Was 2014 more obnoxious than previous years? It seemed pretty obnoxious, but was it as annoying as the year when an asteroid killed off all the mammoths and everyone had to subsist on boiled dirt weed? Hard to say, I must consult the oral histories. But 2014 definitely had some things – trends, phenomena, people, machinations of the zeitgeist – we would prefer to leave behind as we bravely soldier on towards entropy. I don’t mean the big, obvious stuff, like pollution and war and bullying, just the persistent, vaguely annoying pebbles in the collective shoe, so to speak. Here’s a brief list.
I turn on the television, I get Geico ads. I try to watch a YouTube video, I get Geico ads. I watched planes fly around during Fleet Week in San Francisco, and no joke, there was a goddamned skywriter making a Geico ad in the sky. I literally can’t even escape Geico while drinking in a park.
Aside from the fact that most of Geico’s ad concepts are so idiotic they shouldn’t have made it from someone’s brain to their mouth let alone pass vetting from multiple adult humans (that “Old MacDonald can’t spell” ad, holy hell), they have an entire series of ads whose entire premise is how oversaturated we already are with their ads (“Did you know about Geico?” “Of course, everyone knows that”). First of all, no one with this much ad money to burn could’ve made it without raping their customers. They’re essentially admitting, “Yes, this business is absolutely a racket.”
Don’t hate them as much as I do yet? Watch this video where the ad creators congratulate themselves for their brilliant concepts:
They seem to have gotten rid of the guitar/mandolin duo in 2014, which was a great first step. Now, let’s finish the job and bulldoze the entire company into a volcano.
By the way, if you want to know how to make commercials that don’t annoy the piss out of everyone, take a note from Southern Comfort, who has the best ad department in the universe.

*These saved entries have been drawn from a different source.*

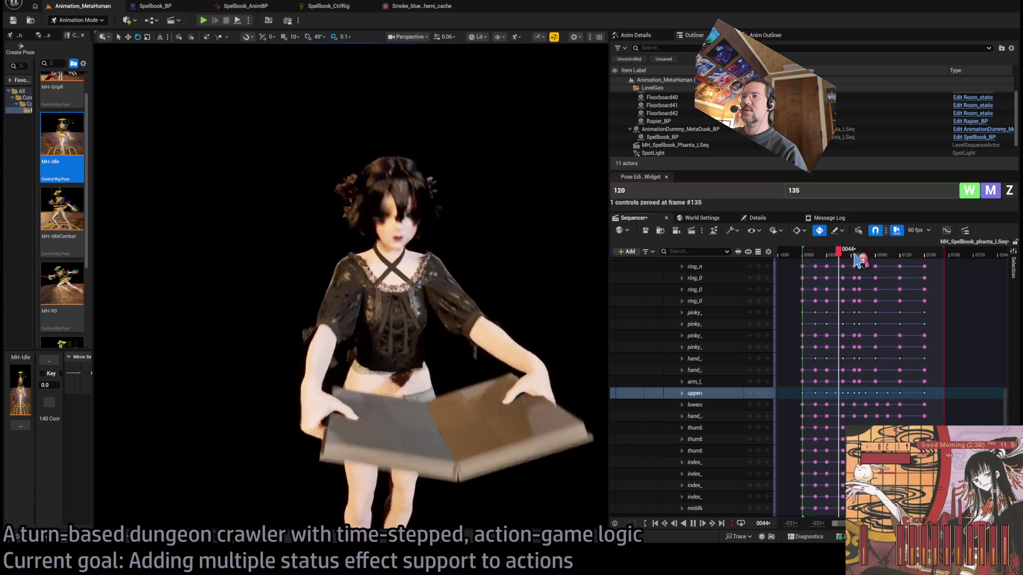
{"action": "key", "text": "space"}
{"action": "mouse_move", "coordinate": [893, 260]}
{"action": "left_mouse_down"}
{"action": "mouse_move", "coordinate": [928, 260]}
{"action": "mouse_move", "coordinate": [862, 261]}
{"action": "left_mouse_up"}
{"action": "mouse_move", "coordinate": [269, 232]}
{"action": "left_mouse_down"}
{"action": "mouse_move", "coordinate": [309, 226]}
{"action": "mouse_move", "coordinate": [299, 250]}
{"action": "mouse_move", "coordinate": [269, 232]}
{"action": "mouse_move", "coordinate": [298, 246]}
{"action": "left_mouse_up"}
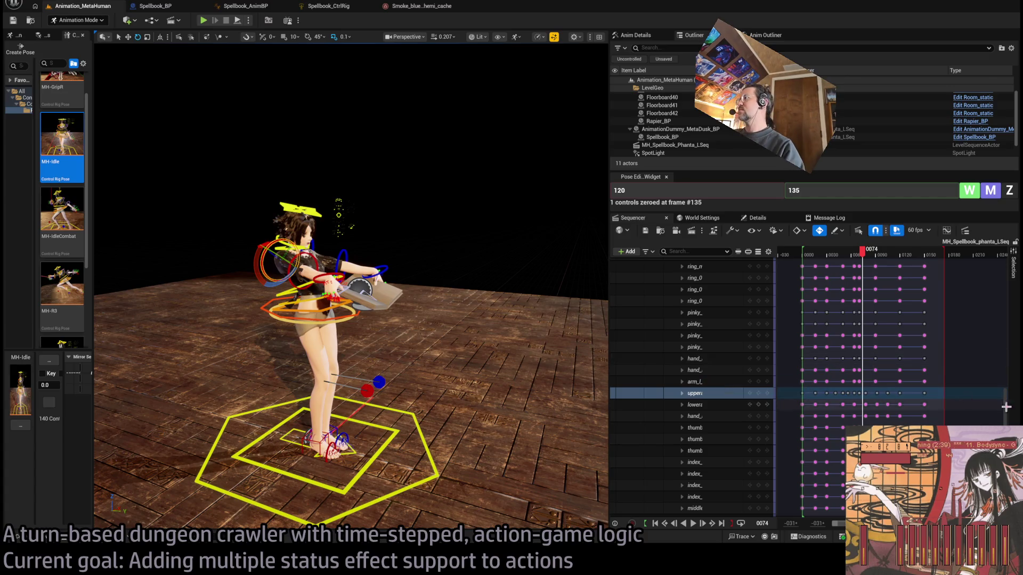
Select the Body and body_ control tracks and expand body_'s Location, Rotation and Scale channels.
{"action": "left_click_drag", "start_coordinate": [1009, 415], "coordinate": [1013, 270]}
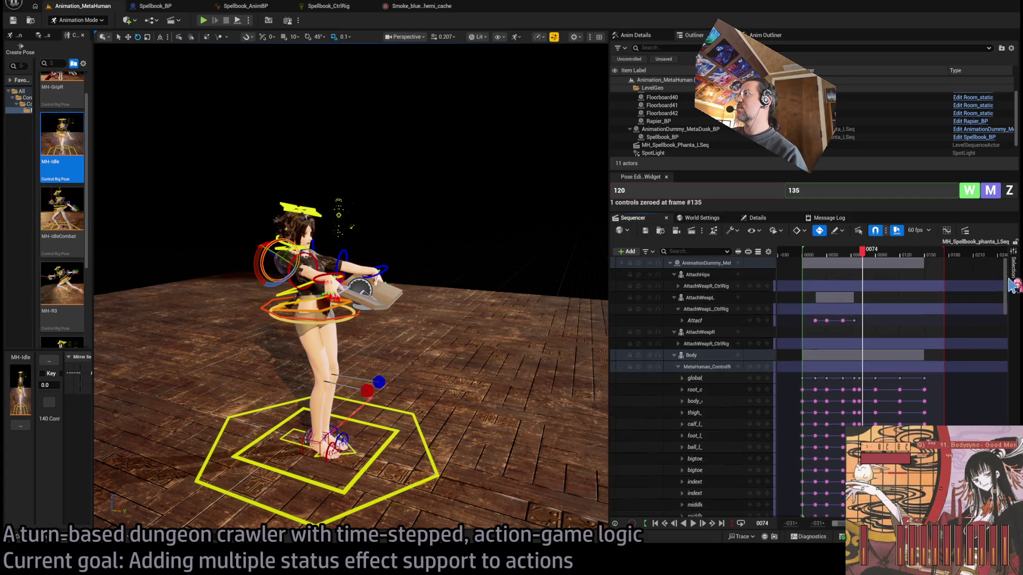
{"action": "left_click", "coordinate": [703, 378]}
{"action": "left_click", "coordinate": [693, 355]}
{"action": "scroll", "coordinate": [697, 362], "scroll_direction": "down", "scroll_amount": 10}
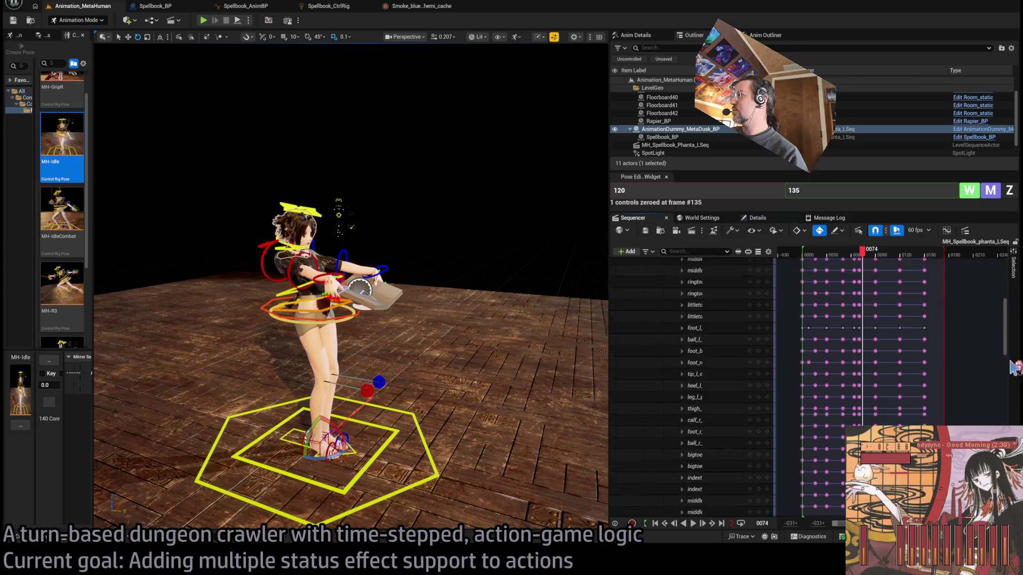
{"action": "left_click", "coordinate": [696, 431], "text": "shift"}
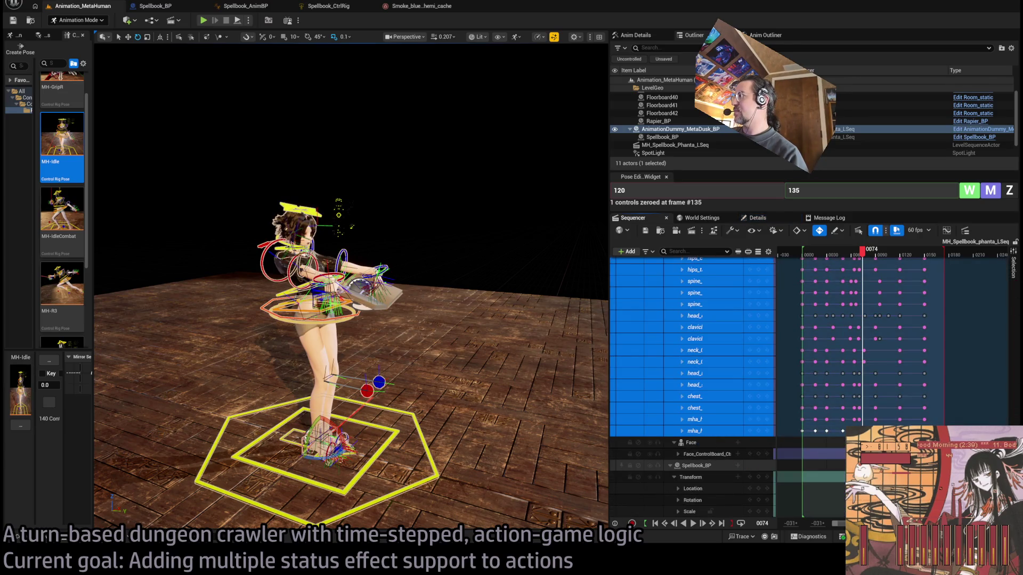
{"action": "left_click", "coordinate": [741, 362]}
{"action": "scroll", "coordinate": [769, 376], "scroll_direction": "up", "scroll_amount": 5}
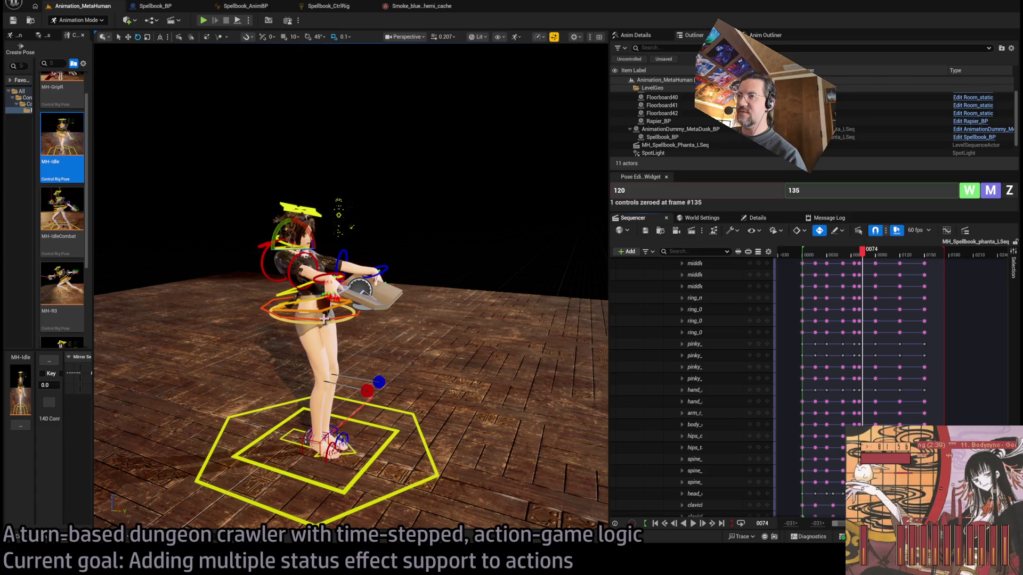
{"action": "left_click", "coordinate": [694, 425]}
{"action": "left_click", "coordinate": [682, 425]}
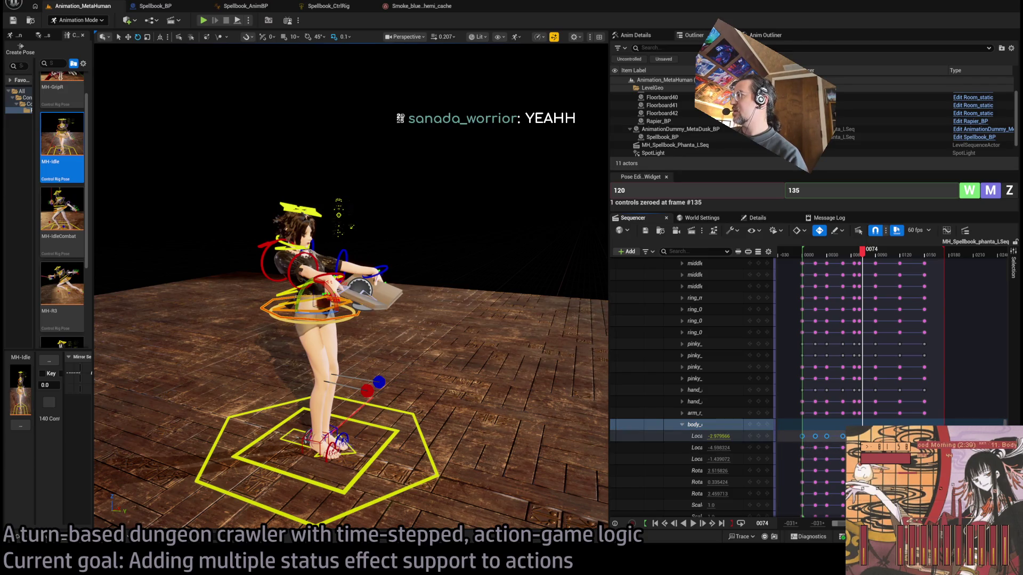
Delete all of the root control's original keys starting from frame 0.
{"action": "scroll", "coordinate": [692, 373], "scroll_direction": "up", "scroll_amount": 10}
{"action": "left_click", "coordinate": [805, 255]}
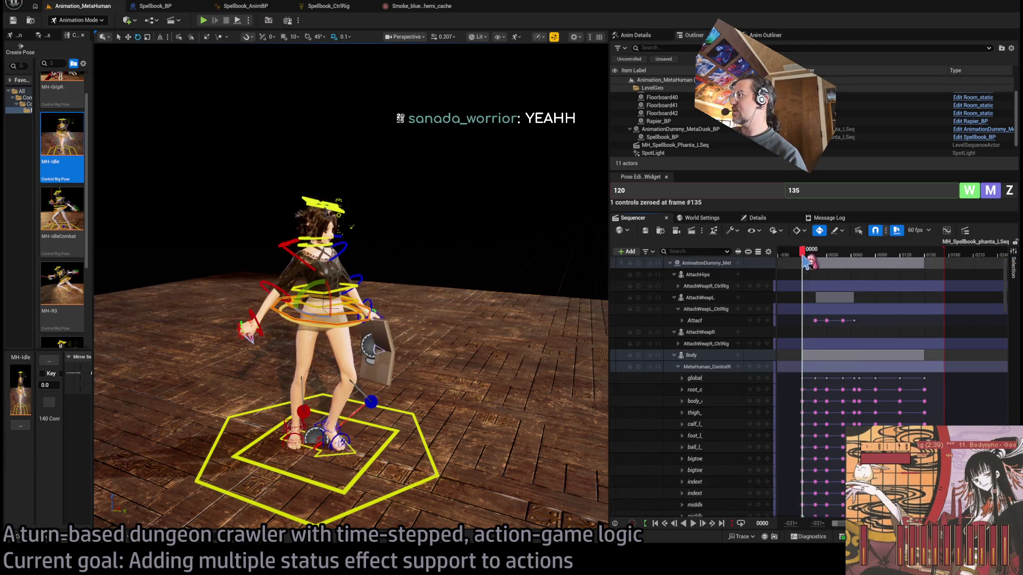
{"action": "left_click_drag", "start_coordinate": [936, 385], "coordinate": [804, 395]}
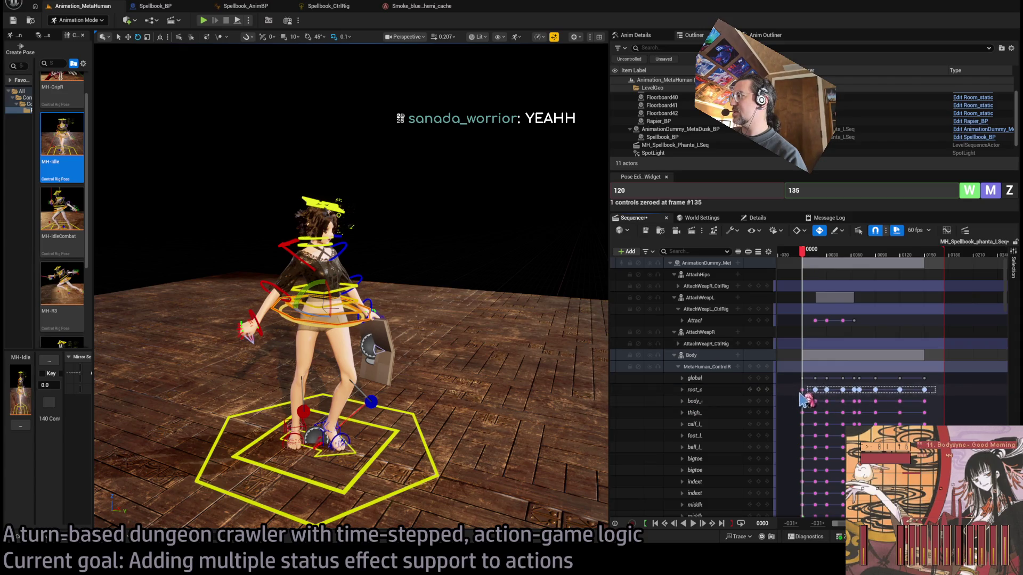
{"action": "key", "text": "Delete"}
Expand the root control's transform channels and select its Location keys.
{"action": "left_click", "coordinate": [682, 389]}
{"action": "left_click", "coordinate": [708, 401]}
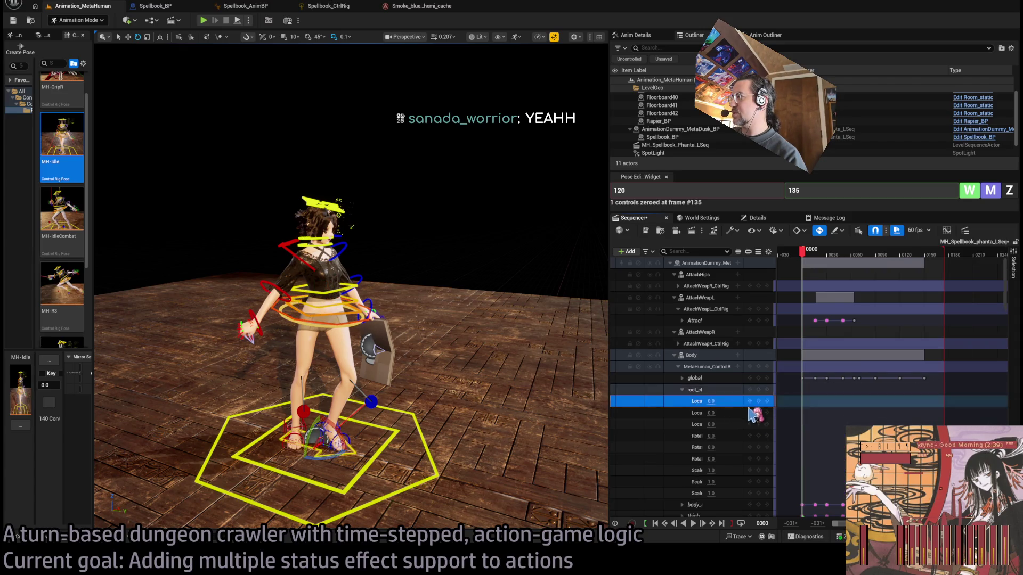
{"action": "scroll", "coordinate": [939, 396], "scroll_direction": "down", "scroll_amount": 10}
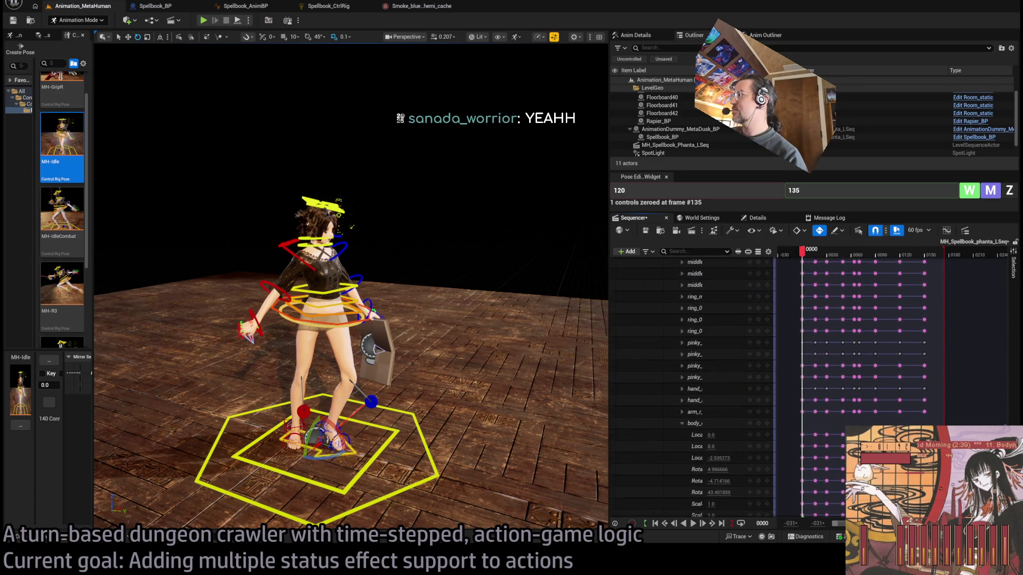
{"action": "left_click_drag", "start_coordinate": [934, 404], "coordinate": [805, 408]}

I don’t know if hops obsession in other places is as persistent a problem as it is in Northern California and the Pacific Northwest, but around these parts, four out of every six beer taps is dedicated to an IPA. So many choices! Hmm, let’s see… do I want an IPA, a double-hopped IPA, or the quintuple-hopped hopsplosion limited edition dry-hopped hops growler served in a pine tree? If I ask a waitress what’s on tap, eight times out of ten the first words out of her mouth are “well, we have a really good IPA…” and almost every self-described “beer snob” lists five different IPAs as his/her favorite. Look, nothing against an IPA from time to time, but guess what! There are other flavors besides hops! If you’ll permit me an analogy, drenching everything you eat in hot sauce does not make you a Mexican food aficionado.
Most of their video concepts are based on finding some half retarded shut-in to sample something all normal humans have experienced. Then they zoom in on the person’s dumb face as he or she tries to come to terms with the concept of “Swiss cheese” or whatever. “It has… holes in it? Gosh, well that’s kind of… weird.”
Money quote: “I’ve never had syrup before.”
Nothing like watching a group of grown adults so intellectually uncurious they need a camera on them to try, say, drinking from a glass, or reading a book. “Gosh, I never thought to pet a dog before, is that what the fur is for? It never occurred to me.”
Other videos, you can’t tell if they’re just stupid, or actually offensive.
The worst part about them is that you wind up so infuriated that you want to send them to everyone you know as the perfect example of the decline of civilization, and then you realize your reaction was probably the point all along. Outrage sharing is baked into the business model. Now I have to feel guilty about my own indignation! Buzzfeed even manages to ruin hate-watching.
Corporate Drones Being Taught To Empathize
In case you missed it, this week brought us yet another nightmarish Comcast phone call.
Most of the focus seems to be on the fact that Comcast won’t honor their own promises even when you record them. Which is terrible, certainly, but not enough attention is being paid to the fact that every time the caller outlines a problem, the Comcast rep says something like “Well yes, I can certainly see why that would be a problem. I would be angry too if I were you, I am also a customer in many situations. I AM CURRENTLY EMPATHIZING, MR. ____. IF YOU ARE SATISFIED WITH MY EMPATHY PLEASE PRESS 4 TO TAKE A QUICK SURVEY.”